> [Excerpt]:
§
The 2025 clinical trial found significant improvement by Week 4 at 250 mg/day of elemental magnesium as bisglycinate. Most people notice subtle improvements in sleep quality — less frequent waking, feeling more rested — within 2–4 weeks. Magnesium builds up in tissues gradually; do not assess efficacy after just a few days. If you see no change after 6–8 weeks at a therapeutic dose, the sleep disruption may have a different primary cause.
Q: Can I take magnesium with melatonin?
Yes — they are complementary and commonly combined. Melatonin signals sleep timing to the brain (when to sleep); magnesium supports the neurochemical depth and quality of sleep once you are asleep. They work at different points in the sleep process. Start with magnesium alone to assess its effect before adding melatonin. If you do combine them, take melatonin 30–60 minutes before bed and magnesium 1–2 hours before bed.
Q: Can I take magnesium with my other supplements from this site?
Magnesium glycinate or L-threonate can be safely combined with most other supplements covered on this site. It pairs well with vitamin D (which also supports sleep quality and is covered in Article 1), creatine (Article 8), and NMN/NR (Article 7) with no known interactions. If you take turmeric or boswellia (Article 9) — no interaction concerns with magnesium. The main interaction to watch is iron supplements: take magnesium and iron at least 2 hours apart as they compete for absorption.
Q: Will magnesium make me feel groggy in the morning?
§
> [Record excerpts]:
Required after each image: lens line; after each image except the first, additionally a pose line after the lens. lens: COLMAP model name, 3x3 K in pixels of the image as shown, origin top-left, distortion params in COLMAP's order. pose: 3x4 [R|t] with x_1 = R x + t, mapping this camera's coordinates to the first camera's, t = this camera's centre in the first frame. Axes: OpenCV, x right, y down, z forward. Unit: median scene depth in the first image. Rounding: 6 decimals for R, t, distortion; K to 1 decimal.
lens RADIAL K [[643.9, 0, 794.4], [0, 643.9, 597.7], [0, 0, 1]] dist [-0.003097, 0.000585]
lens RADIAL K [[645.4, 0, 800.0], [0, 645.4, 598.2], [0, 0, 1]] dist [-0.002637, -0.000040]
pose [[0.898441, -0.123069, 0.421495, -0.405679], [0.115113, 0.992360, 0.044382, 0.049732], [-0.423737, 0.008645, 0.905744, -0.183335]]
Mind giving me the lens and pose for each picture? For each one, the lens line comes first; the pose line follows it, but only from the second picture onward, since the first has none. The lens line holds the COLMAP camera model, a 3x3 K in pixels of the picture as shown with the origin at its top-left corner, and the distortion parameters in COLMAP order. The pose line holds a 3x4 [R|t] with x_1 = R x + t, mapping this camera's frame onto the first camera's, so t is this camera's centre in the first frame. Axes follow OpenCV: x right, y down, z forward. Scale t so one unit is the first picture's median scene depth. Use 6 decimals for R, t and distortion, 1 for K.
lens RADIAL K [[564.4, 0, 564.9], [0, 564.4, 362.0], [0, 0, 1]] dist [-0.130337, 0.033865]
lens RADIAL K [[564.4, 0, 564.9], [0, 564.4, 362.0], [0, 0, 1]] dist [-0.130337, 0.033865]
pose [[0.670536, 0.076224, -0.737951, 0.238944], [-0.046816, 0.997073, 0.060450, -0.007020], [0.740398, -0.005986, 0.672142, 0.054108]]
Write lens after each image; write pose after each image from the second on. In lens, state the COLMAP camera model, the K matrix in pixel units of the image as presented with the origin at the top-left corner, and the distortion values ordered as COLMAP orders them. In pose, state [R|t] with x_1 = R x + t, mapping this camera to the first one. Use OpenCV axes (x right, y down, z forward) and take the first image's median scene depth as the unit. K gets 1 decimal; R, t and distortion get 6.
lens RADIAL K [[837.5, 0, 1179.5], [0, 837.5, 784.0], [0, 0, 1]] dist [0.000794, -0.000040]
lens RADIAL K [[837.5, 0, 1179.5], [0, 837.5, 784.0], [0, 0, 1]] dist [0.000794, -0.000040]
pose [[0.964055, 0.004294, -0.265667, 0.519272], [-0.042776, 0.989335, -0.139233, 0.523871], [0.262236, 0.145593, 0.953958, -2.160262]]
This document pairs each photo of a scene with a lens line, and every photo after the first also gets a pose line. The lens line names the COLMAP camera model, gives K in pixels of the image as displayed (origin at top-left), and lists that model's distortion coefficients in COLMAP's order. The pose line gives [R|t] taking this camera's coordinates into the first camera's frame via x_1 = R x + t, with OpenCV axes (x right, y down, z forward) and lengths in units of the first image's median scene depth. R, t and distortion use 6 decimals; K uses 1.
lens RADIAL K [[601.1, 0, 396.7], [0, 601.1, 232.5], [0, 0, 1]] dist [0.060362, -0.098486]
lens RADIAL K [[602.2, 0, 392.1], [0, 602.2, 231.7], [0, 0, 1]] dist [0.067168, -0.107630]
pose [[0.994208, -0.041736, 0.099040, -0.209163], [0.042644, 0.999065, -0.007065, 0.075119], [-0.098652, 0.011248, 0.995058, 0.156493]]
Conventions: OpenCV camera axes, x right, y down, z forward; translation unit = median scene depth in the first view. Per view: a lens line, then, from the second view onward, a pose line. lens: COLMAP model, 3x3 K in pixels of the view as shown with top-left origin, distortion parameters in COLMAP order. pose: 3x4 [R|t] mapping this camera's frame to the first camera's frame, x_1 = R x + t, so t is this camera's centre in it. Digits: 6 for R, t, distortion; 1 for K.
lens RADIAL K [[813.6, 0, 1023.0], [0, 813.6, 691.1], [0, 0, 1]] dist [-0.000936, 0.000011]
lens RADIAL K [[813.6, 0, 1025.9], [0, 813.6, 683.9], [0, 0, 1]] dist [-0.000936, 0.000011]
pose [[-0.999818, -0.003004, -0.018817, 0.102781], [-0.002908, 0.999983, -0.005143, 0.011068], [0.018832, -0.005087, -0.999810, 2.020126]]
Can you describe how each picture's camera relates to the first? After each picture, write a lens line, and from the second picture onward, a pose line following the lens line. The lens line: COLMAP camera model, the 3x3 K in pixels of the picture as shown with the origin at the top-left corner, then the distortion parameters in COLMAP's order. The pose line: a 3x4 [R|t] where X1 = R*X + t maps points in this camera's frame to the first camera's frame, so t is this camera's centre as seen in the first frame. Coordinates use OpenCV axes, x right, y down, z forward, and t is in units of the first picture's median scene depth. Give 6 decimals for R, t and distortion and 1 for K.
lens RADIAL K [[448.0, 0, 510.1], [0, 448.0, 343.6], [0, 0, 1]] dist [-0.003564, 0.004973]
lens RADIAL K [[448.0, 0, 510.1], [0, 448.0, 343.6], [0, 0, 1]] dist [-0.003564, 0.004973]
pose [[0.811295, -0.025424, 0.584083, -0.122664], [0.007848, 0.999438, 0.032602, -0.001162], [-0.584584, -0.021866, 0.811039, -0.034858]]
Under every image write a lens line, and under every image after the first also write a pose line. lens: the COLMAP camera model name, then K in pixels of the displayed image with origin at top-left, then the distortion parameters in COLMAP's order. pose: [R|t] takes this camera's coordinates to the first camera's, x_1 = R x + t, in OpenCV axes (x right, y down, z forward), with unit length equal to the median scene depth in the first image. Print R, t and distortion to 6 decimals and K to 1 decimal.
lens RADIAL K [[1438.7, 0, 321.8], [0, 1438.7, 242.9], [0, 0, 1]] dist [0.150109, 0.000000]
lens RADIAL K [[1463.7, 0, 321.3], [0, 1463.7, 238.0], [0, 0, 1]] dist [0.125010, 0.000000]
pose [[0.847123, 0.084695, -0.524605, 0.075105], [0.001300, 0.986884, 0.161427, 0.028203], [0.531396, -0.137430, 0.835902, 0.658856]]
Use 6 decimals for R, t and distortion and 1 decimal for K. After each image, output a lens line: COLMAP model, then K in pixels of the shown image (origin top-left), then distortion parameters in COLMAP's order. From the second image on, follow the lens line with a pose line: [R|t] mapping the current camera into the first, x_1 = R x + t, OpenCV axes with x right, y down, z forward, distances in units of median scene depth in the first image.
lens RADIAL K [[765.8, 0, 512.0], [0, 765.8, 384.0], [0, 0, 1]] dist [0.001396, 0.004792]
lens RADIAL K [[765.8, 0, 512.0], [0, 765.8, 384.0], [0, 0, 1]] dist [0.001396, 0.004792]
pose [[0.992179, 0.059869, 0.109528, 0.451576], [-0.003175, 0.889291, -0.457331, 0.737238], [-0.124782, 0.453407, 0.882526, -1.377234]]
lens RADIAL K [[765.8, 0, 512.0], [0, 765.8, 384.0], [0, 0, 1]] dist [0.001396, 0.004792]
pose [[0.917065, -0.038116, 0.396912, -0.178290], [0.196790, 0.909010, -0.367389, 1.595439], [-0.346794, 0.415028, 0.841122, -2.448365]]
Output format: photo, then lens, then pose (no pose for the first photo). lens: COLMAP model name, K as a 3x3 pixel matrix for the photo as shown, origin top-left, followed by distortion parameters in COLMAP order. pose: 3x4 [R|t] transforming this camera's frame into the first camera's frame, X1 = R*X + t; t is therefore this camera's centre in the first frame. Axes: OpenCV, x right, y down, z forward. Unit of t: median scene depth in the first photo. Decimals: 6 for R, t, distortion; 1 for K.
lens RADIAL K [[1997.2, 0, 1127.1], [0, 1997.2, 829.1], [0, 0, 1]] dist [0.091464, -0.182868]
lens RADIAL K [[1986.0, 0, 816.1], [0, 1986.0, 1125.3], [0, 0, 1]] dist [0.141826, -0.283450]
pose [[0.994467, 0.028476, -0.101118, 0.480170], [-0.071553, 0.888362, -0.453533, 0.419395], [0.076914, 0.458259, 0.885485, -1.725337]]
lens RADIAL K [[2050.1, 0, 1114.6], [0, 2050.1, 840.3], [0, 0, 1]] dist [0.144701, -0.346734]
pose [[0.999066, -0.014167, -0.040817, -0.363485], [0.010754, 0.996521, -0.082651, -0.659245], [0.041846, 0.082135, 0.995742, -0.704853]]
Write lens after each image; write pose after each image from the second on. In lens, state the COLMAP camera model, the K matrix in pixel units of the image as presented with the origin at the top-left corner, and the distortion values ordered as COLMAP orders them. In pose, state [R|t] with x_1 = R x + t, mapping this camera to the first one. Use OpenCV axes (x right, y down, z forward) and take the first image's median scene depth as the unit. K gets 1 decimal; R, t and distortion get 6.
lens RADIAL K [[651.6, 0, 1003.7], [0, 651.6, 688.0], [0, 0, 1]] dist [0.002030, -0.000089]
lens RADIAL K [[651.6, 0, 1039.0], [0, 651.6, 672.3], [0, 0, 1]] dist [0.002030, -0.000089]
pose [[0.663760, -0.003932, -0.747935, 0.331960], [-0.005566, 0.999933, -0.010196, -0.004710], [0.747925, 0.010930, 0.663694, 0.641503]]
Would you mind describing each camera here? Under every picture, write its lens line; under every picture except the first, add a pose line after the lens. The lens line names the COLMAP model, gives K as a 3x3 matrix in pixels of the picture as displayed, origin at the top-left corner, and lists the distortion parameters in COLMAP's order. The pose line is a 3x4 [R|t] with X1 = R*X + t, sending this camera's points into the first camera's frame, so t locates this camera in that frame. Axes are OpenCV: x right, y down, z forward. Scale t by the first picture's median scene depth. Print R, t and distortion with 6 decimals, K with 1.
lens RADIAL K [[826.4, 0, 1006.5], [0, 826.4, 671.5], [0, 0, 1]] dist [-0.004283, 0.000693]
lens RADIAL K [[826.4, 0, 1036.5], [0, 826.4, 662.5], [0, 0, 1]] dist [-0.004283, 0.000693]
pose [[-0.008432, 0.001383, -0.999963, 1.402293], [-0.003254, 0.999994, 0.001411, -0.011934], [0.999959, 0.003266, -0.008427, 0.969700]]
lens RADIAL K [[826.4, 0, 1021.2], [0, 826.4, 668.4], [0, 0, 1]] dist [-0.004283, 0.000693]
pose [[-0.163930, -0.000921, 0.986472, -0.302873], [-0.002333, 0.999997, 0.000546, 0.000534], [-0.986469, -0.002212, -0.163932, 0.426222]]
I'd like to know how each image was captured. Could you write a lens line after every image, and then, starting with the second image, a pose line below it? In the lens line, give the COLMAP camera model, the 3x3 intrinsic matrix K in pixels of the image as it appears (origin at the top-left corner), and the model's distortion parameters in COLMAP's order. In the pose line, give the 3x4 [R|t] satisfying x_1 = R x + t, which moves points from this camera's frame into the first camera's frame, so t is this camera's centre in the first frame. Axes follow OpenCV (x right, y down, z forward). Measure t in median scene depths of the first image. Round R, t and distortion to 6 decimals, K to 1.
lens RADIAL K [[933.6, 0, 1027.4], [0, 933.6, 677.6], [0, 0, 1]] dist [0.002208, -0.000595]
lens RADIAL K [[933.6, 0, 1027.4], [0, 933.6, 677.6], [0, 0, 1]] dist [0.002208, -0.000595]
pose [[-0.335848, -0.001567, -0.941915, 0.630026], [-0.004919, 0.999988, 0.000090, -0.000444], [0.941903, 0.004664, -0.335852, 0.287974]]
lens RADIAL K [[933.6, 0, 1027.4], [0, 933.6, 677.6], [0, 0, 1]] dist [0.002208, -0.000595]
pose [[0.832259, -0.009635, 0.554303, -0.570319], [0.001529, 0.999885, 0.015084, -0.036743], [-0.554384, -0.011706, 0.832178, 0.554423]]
§
> [Explore the material]:
**a.** Answer these from the magnesium excerpt:
(i) What daily amount of elemental magnesium was used in the 2025 clinical trial?
(ii) How long before bed should melatonin be taken when it is combined with magnesium?
(iii) How far apart should magnesium and iron be taken?
**b.** Write out the stretch of the magnesium excerpt from "Q: Can I take magnesium with my" through "in the morning?", switching "iron" to "zinc".

> [Activity answers]:
**a.**
(i) 250 mg/day of elemental magnesium, as bisglycinate.
(ii) 30–60 minutes before bed.
(iii) At least 2 hours apart.

**b.**
Q: Can I take magnesium with my other supplements from this site?
Magnesium glycinate or L-threonate can be safely combined with most other supplements covered on this site. It pairs well with vitamin D (which also supports sleep quality and is covered in Article 1), creatine (Article 8), and NMN/NR (Article 7) with no known interactions. If you take turmeric or boswellia (Article 9) — no interaction concerns with magnesium. The main interaction to watch is zinc supplements: take magnesium and zinc at least 2 hours apart as they compete for absorption.
Q: Will magnesium make me feel groggy in the morning?